WORK TO BE COMPLETED:
Which lines run from the one containing "thumb tip: (991, 589)" to the end of the entries? Quote them exactly, and nothing else.

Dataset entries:
__________

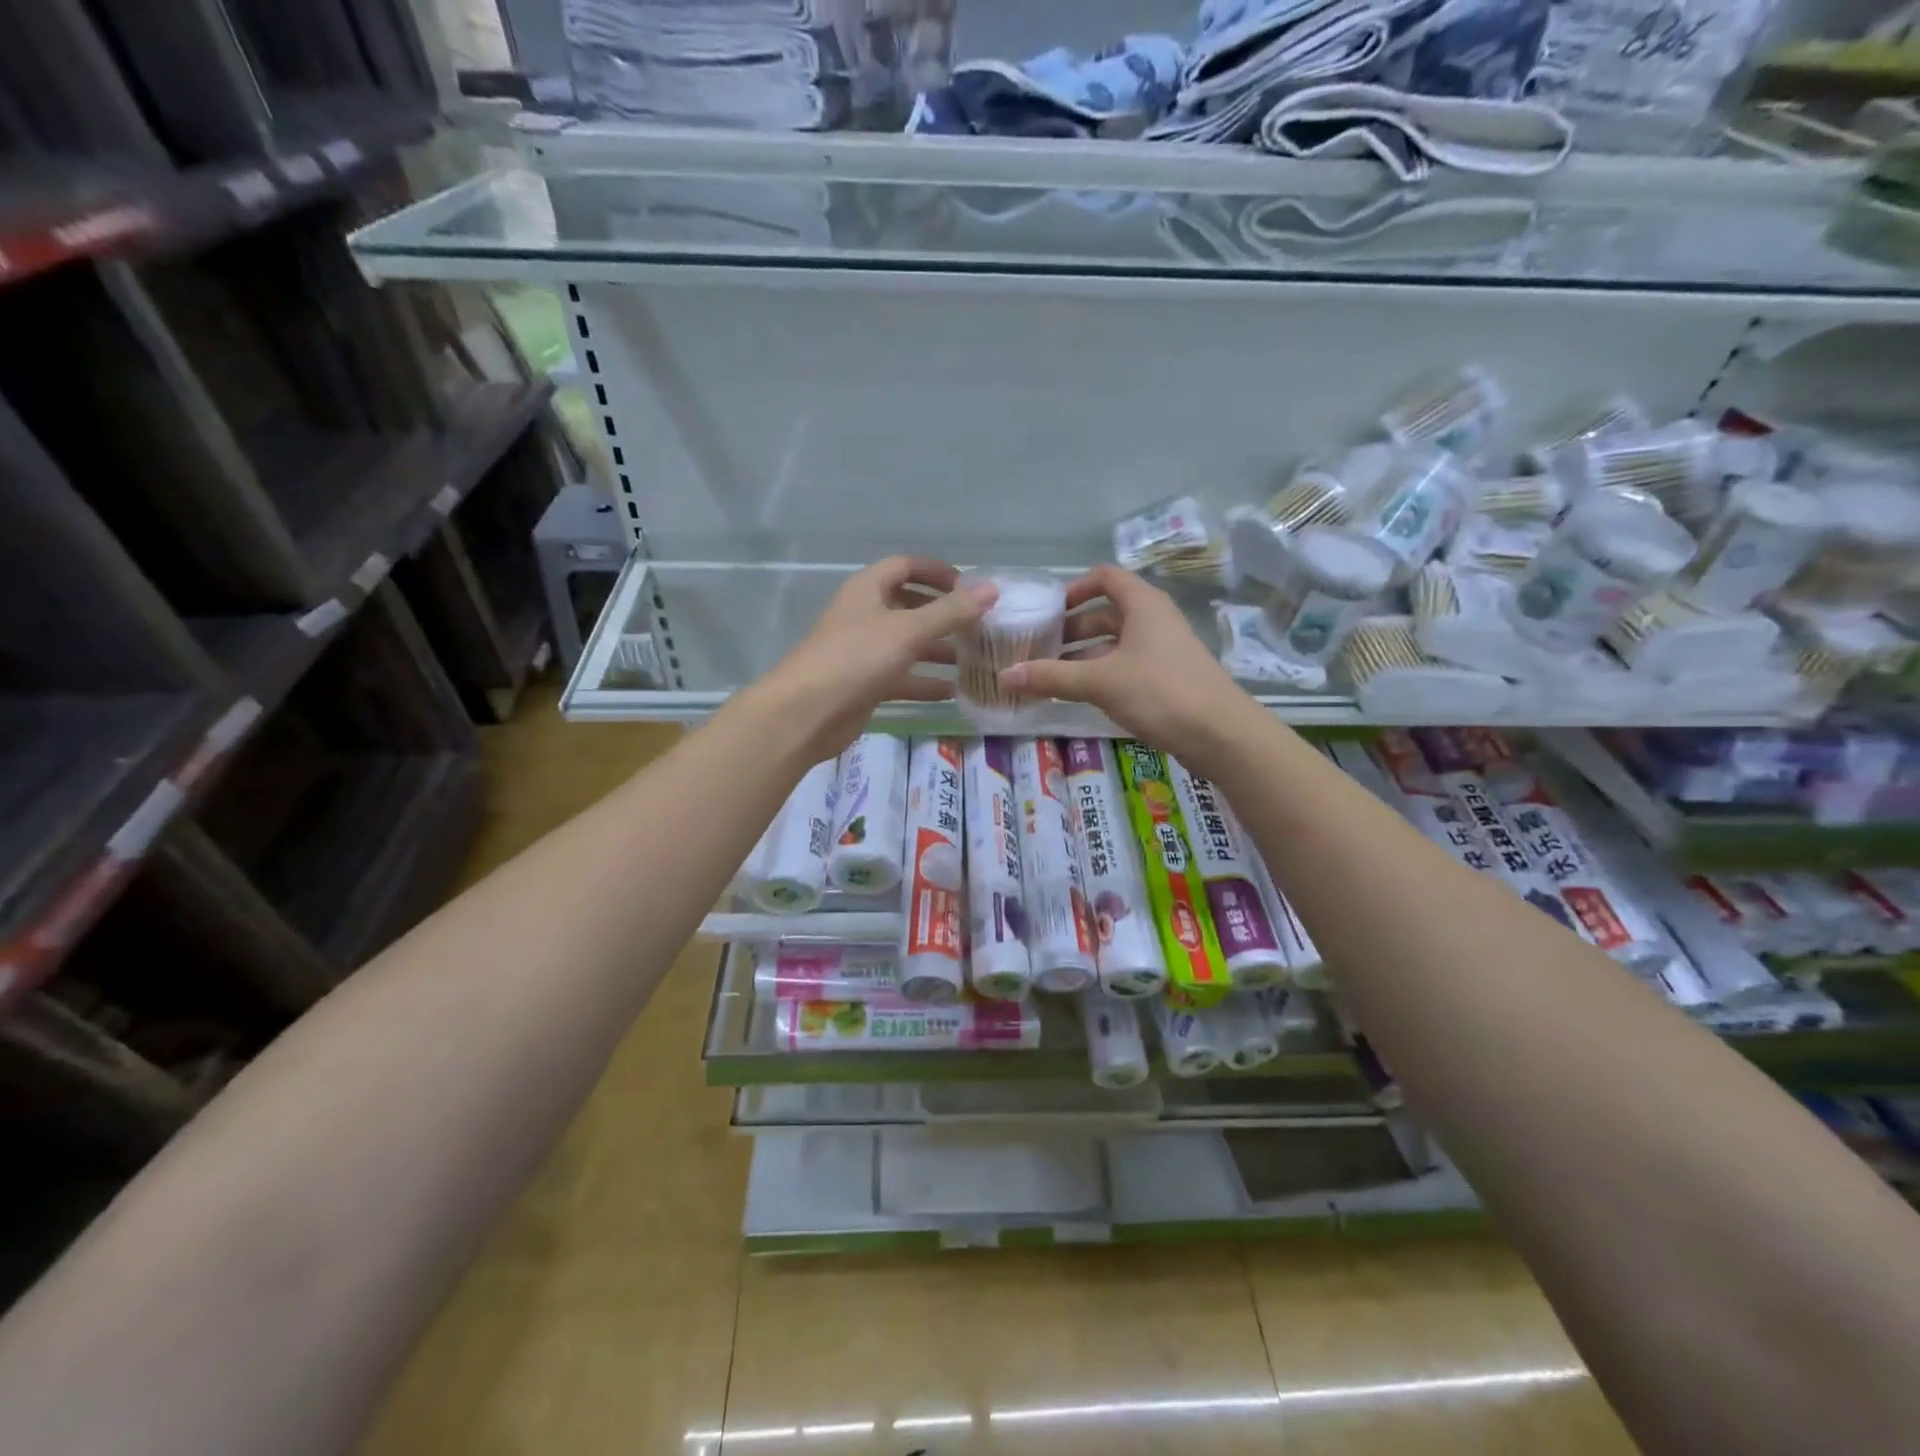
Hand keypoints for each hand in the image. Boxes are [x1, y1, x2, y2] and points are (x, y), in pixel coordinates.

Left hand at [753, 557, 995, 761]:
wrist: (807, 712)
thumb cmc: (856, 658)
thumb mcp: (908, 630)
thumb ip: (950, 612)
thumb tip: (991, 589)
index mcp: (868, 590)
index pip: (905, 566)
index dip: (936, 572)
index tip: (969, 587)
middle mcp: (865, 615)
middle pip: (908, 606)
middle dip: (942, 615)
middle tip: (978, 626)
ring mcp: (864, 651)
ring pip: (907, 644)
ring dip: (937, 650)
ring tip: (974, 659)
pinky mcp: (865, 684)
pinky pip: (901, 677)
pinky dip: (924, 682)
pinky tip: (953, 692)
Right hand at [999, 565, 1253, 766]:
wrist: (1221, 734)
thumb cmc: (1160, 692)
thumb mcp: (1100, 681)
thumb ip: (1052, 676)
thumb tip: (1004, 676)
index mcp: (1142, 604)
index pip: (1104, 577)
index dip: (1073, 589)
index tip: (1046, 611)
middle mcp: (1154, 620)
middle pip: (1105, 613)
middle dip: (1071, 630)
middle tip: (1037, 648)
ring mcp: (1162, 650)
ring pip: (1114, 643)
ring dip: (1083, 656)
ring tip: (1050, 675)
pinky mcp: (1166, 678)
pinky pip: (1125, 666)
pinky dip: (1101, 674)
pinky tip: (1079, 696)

__________

ANSWER SPACE:
thumb tip: (991, 589)
index mcp: (868, 590)
index pip: (905, 566)
index dip: (936, 572)
index tip: (969, 587)
middle mcp: (865, 615)
middle pip: (908, 606)
middle dip: (942, 615)
middle tip: (978, 626)
ring mcp: (864, 651)
ring pip: (907, 644)
ring dip: (937, 650)
ring tip: (974, 659)
pinky mcp: (865, 684)
pinky pip: (901, 677)
pinky dip: (924, 682)
pinky tip: (953, 692)
Right hand at [999, 565, 1253, 766]:
wrist: (1221, 734)
thumb cmc: (1160, 692)
thumb mcp: (1100, 681)
thumb ip: (1052, 676)
thumb tip: (1004, 676)
index mcp: (1142, 604)
index pip: (1104, 577)
index dip: (1073, 589)
index tip: (1046, 611)
middle mcp: (1154, 620)
middle pip: (1105, 613)
middle dip: (1071, 630)
middle tip: (1037, 648)
ring mcp: (1162, 650)
ring pip: (1114, 643)
ring dip: (1083, 656)
ring tip: (1050, 675)
pinky mcp: (1166, 678)
pinky pip: (1125, 666)
pinky dip: (1101, 674)
pinky tip: (1079, 696)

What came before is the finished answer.